Last month, North Carolina A&T State University, the country's largest historically black college, was hit by the ALPHV ransomware group, which forced university staff to rush to restore services. 

Melanie McLellan, an industrial system engineering student, told the school newspaper, The A&T Register “It’s affecting a lot of my classes, especially since I do take a couple of coding classes, my classes have been cancelled. They have been remote, I still haven’t been able to do my assignments.” 

According to the paper, the breach happened during the week of March 7th, when students and professors were on spring break. Wireless connections, Blackboard instruction, single sign-on websites, VPN, Jabber, Qualtrics, Banner Document Management, and Chrome River were among the systems taken down by the attack, and many of them remained down when the student paper reported its story two weeks ago. 

The report came a day after North Carolina A&T appeared on a darknet site that ALPHV uses to name and shame victims in an attempt to persuade them to pay a hefty ransom. ALPHV, also known as Black Cat, is a newcomer to the ransomware-as-a-service sector, in which a core group of developers collaborates with affiliates to infect victims and split any proceeds. 

ALPHV has been characterised by some of its members as a successor to the BlackMatter and REvil ransomware gangs, and experts from security firm Kaspersky released evidence on Thursday that supported up that claim. ALPHV/Black Cat is using an exfiltration technique that was previously only used by BlackMatter, according to Kaspersky, and represents a fresh data point connecting BlackCat with past BlackMatter activities. Earlier, BlackMatter collected data via the Fendr tool before encrypting it on the victim's server. 

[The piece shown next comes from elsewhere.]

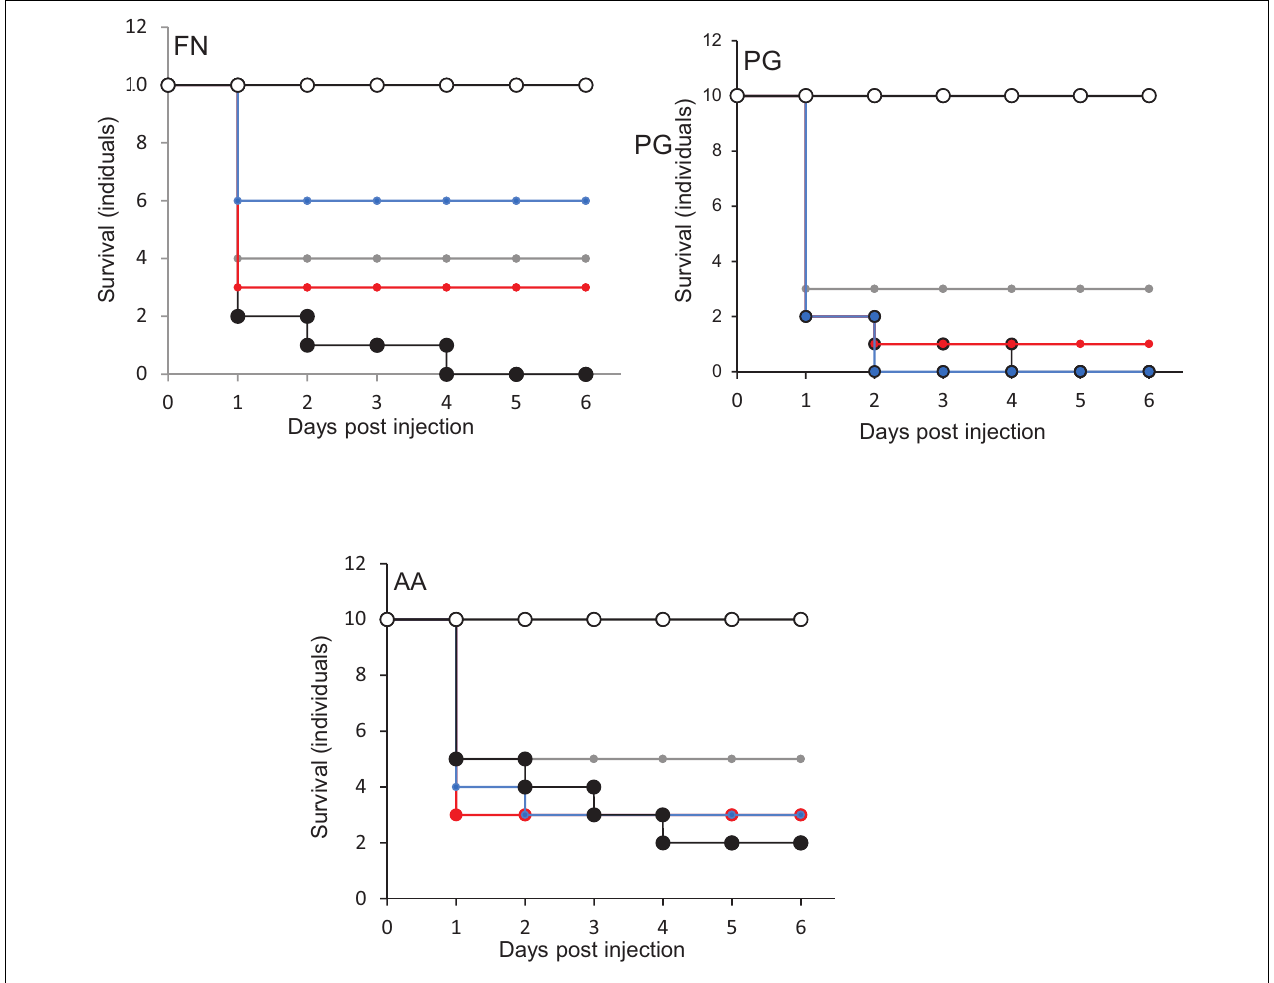
FIGURE 6 | Protection of larvae conferred by candidate probiotics following simultaneous administration of periodontal pathogens into the different larval prolegs. Pathogen only (black symbols) and PBS (white symbols). Pathogen administered simultaneously with L. rhamnosus (gray symbols), L. reuteri (red symbols), or S. salivarius (blue symbols). All experiments were done twice on 2 consecutive weeks, with different batches of larvae and with three replica plates where each plate contains 10 larvae. The greatest protection against F. nucleatum was conferred by S. salivarius K-12. For P. gingivalis and A. actinomycetemcomitans . L. rhamnosus GG was the most protective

Kaspersky researchers wrote, “In the past, BlackMatter prioritized collection of sensitive information with Fendr to successfully support their double coercion scheme, just as BlackCat is now doing, and it demonstrates a practical but brazen example of malware re-use to execute their multi-layered blackmail. The modification of this reused tool demonstrates a more sophisticated planning and development regimen for adapting requirements to target environments, characteristic of a more effective and experienced criminal program.” 

The ALPHV ransomware is uncommon, according to Kaspersky, because it is coded in the Rust programming language. Another peculiarity is that each ransomware executable is written individually for the targeted enterprise, frequently just hours before the infiltration, using previously gathered login credentials hardcoded into the binary. 

Kaspersky researchers discovered two AlPHV breaches, one on a cloud hosting provider in the Middle East and the other against an oil, gas, mining, and construction corporation in South America, according to a blog post published on Thursday. The use of Fendr was discovered by Kaspersky following the second event. ALPHV has also been blamed for breaches at two German energy providers and the luxury fashion label Moncler.

A&T is the seventh US university or college to be hit by the ransomware so far this year, according to Brett Callow, a security analyst at security firm Emsisoft. Callow also said that at least eight school districts have also been hit, disrupting operations at as many as 214 schools.